Juste avant l’Euro 2016, notre Ibra parti comme une légende déclarait au sujet de notre président de la République : « Quel genre de président est François Hollande ? J’aide ce pays plus qu’il ne l’aide.(…)Je ne peux pas parler pour lui, puisque je ne le connais pas. Mais je peux le rendre populaire, si je veux. Mais je ne sais pas si j’en ai envie. » Aux dernières nouvelles, après le parcours des Suédois, le directeur de cabinet de l’Élysée aurait choisi de se passer de ses conseils.


Suisse

La Suisse, ce fut une équipe de binationaux qui avaient lavé leur maillot Puma à 60 degrés et marqué des buts de folie pour rien. Dans ce pays où même l’extrême droite se réjouit de voir des joueurs d’origine kosovare porter le maillot de la Nati, cet Euro n’a guère suscité qu’une joie mesurée.
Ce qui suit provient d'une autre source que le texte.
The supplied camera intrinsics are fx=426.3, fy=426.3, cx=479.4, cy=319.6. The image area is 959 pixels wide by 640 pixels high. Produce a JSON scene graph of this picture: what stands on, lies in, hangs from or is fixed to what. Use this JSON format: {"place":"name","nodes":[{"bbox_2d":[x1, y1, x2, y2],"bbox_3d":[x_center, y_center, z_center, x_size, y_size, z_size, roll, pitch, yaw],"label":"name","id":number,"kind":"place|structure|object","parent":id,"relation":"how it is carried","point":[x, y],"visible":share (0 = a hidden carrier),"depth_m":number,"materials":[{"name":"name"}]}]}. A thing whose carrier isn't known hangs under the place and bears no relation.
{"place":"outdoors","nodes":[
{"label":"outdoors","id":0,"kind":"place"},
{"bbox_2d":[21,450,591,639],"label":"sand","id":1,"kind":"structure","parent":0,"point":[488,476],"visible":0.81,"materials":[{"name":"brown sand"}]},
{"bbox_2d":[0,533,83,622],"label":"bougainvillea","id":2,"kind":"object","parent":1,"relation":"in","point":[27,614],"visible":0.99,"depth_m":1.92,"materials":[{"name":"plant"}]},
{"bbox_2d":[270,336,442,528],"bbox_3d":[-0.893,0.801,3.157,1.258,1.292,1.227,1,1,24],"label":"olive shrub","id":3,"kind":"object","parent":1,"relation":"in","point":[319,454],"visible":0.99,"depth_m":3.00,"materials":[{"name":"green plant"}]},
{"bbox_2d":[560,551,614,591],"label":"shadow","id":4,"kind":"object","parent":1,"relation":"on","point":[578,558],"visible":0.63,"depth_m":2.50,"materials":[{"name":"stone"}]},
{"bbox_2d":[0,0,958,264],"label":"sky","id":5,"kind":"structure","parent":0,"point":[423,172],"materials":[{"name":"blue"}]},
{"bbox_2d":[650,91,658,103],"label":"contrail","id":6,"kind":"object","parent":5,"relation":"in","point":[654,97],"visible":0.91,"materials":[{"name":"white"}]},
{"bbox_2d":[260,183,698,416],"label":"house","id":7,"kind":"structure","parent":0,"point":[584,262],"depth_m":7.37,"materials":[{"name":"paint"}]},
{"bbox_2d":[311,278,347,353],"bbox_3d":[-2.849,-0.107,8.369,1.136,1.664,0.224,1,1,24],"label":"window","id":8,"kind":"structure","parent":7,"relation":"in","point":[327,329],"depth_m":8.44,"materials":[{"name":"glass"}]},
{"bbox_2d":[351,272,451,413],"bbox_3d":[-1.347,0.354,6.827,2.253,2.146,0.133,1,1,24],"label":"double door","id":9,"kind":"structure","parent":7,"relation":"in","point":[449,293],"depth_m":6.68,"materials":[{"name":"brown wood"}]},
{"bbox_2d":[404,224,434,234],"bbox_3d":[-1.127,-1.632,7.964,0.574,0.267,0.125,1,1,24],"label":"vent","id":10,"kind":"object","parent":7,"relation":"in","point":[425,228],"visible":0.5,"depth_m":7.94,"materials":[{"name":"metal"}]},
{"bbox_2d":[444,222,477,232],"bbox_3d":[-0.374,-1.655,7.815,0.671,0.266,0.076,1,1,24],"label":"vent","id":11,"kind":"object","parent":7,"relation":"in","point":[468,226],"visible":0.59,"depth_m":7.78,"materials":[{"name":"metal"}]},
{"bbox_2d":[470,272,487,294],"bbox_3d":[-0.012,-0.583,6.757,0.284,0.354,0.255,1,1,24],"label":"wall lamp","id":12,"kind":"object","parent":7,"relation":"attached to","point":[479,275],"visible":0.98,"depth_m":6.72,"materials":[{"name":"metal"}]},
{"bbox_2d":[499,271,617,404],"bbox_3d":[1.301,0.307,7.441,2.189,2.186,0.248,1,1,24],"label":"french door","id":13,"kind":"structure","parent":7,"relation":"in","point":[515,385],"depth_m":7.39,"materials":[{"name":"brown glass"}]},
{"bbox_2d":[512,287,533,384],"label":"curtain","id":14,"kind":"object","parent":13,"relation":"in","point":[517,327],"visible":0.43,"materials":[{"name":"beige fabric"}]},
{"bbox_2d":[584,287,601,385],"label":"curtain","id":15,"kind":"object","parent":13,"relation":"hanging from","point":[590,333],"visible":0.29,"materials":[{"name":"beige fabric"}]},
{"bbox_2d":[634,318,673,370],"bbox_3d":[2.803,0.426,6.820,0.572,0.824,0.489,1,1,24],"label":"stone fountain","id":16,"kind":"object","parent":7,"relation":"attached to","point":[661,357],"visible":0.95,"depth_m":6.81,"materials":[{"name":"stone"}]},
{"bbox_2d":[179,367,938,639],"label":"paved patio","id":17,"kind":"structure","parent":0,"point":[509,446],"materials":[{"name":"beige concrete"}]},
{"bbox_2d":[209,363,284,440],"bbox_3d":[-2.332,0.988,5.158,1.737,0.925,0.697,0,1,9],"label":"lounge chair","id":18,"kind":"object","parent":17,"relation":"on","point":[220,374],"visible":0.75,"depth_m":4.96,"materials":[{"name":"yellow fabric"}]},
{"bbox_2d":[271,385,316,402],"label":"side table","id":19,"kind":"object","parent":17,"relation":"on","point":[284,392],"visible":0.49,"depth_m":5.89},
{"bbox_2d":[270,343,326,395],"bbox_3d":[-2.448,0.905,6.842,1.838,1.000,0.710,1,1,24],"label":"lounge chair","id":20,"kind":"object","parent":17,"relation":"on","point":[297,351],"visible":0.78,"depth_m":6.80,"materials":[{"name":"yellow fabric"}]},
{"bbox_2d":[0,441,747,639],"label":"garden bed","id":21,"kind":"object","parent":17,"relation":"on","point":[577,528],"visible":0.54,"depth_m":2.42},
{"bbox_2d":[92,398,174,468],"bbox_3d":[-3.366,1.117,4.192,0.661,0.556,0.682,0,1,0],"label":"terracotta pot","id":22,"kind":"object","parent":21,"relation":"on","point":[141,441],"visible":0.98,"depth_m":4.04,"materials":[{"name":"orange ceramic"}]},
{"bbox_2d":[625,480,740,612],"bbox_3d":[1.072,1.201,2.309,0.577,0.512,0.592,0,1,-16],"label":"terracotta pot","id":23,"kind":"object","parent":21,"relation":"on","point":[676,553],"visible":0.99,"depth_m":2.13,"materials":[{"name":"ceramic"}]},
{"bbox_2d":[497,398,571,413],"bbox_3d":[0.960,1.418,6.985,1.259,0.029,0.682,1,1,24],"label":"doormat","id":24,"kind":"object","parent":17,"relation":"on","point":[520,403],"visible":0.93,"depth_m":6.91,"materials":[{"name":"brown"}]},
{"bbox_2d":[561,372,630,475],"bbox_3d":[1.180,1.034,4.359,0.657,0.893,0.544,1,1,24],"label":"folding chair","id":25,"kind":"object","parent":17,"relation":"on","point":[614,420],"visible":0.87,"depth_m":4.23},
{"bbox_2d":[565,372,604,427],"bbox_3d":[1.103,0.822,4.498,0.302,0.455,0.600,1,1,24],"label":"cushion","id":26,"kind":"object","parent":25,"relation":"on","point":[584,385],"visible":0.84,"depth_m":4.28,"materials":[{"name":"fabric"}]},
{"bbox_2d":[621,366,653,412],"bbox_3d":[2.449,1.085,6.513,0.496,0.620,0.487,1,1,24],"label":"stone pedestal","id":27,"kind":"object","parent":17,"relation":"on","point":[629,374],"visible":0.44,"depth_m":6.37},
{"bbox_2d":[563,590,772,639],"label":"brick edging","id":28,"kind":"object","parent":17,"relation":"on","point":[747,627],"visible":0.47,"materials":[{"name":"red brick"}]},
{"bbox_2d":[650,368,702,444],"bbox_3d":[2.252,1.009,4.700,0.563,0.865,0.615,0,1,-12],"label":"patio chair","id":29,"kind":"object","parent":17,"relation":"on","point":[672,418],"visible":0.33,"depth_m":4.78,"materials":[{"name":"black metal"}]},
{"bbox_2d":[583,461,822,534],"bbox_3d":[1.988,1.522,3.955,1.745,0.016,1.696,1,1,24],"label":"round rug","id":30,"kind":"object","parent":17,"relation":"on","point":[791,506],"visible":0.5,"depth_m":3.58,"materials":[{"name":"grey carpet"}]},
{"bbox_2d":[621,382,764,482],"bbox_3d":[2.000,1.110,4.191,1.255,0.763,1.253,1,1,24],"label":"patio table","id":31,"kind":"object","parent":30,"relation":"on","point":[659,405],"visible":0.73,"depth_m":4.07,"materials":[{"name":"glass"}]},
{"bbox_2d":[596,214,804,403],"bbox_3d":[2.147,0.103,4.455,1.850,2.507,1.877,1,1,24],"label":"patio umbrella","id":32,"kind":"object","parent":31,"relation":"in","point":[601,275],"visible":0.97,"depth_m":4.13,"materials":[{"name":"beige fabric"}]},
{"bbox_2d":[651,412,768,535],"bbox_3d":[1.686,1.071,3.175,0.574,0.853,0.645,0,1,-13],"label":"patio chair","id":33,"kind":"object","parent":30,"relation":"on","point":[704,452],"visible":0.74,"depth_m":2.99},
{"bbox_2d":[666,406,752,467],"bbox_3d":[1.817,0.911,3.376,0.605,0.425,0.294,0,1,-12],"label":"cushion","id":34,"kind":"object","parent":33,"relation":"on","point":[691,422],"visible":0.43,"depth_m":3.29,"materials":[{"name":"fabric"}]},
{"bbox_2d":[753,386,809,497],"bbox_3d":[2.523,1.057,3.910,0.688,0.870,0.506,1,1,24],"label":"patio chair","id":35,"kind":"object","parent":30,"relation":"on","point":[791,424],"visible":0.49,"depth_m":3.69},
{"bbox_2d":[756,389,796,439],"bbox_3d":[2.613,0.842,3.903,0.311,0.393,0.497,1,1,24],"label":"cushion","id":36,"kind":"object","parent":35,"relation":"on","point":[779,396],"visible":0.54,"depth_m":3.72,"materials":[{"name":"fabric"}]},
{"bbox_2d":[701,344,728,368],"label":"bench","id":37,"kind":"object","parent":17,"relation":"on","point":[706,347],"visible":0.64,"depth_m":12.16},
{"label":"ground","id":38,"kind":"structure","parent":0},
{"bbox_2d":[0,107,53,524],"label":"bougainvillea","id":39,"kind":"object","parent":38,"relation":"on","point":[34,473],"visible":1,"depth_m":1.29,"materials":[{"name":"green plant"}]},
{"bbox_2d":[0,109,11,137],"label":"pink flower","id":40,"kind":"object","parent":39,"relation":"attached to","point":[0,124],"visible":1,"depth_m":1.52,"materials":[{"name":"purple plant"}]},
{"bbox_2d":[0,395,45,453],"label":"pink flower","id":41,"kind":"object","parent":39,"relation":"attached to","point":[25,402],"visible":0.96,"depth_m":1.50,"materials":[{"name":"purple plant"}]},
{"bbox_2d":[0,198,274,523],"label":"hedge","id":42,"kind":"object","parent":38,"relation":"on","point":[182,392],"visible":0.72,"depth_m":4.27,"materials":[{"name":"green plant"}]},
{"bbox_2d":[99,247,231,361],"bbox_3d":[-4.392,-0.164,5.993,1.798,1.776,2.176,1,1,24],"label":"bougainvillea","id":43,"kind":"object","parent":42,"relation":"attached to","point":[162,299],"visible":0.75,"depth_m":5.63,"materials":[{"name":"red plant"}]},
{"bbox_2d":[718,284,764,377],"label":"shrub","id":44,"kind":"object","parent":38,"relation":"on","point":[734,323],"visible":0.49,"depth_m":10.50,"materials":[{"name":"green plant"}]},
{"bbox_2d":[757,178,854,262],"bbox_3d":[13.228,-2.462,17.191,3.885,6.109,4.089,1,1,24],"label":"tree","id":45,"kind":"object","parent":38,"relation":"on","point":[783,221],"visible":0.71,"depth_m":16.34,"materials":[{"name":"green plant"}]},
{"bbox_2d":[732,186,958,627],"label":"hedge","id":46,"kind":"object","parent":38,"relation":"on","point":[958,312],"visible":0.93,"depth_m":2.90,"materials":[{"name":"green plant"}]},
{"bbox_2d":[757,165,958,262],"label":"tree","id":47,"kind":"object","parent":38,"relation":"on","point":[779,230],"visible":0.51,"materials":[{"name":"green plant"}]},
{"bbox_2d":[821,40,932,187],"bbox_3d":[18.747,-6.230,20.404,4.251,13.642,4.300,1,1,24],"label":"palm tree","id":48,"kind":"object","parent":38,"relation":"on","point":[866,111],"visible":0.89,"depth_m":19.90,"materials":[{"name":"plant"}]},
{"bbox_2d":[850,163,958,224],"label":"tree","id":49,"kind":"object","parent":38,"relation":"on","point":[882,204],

De toute façon, pourquoi gagner une compétition quand ils savent très bien où vont atterrir les 900 millions de bénéfices – records – réalisés par l’UEFA. Après, si les Portugais sont contents de soulever un trophée…


Turquie

Si l’Euro fut une grosse déception pour les Turcs, l’élimination avec seulement une victoire dans le groupe D fut tristement gommée une semaine plus tard par les terribles attentats de l’aéroport Atatürk d’Istanbul. Bilan : 45 morts et plus de 230 blessés. Les joueurs se fendent d’un tweet désolé, dont Arda Turan qui déclare : « Nos poumons sont brûlés. Nous sommes avec la Turquie. Que ceux qui causent de la douleur soient maudits ! » Resté à la maison, l’ancien Toulousain Umut Bulut qui a, lui, perdu son père Kemal dans les attentats de mars dernier, devait avoir le cœur lourd.


Ukraine

Avant le début de la compétition, l’Ukraine se vanta d’avoir arrêté un terroriste français qui projetait, paraît-il, de réaliser des attaques racistes et antisémites durant la compétition. Certainement leur principale contribution à cet Euro. Sinon, ils ont aussi su importer quelque chose d’autre que le vin de France, notamment pour justifier les piètres résultats de leur sélection nationale. « Les joueurs de football sont des gens très superstitieux. Ils croient aux traditions et voient des signes partout. Je les ai vus, moi aussi. Rakitskï n’a pas chanté l’hymne ukrainien à deux reprises, et on a perdu lors de ces deux premières journées 2-0. Peut-être que si l’on changeait quelque chose, le résultat serait différent ? » Après tout l’explication de Borislav Beresa, député de la Rada Suprême (parlement ukrainien), en vaut bien une autre.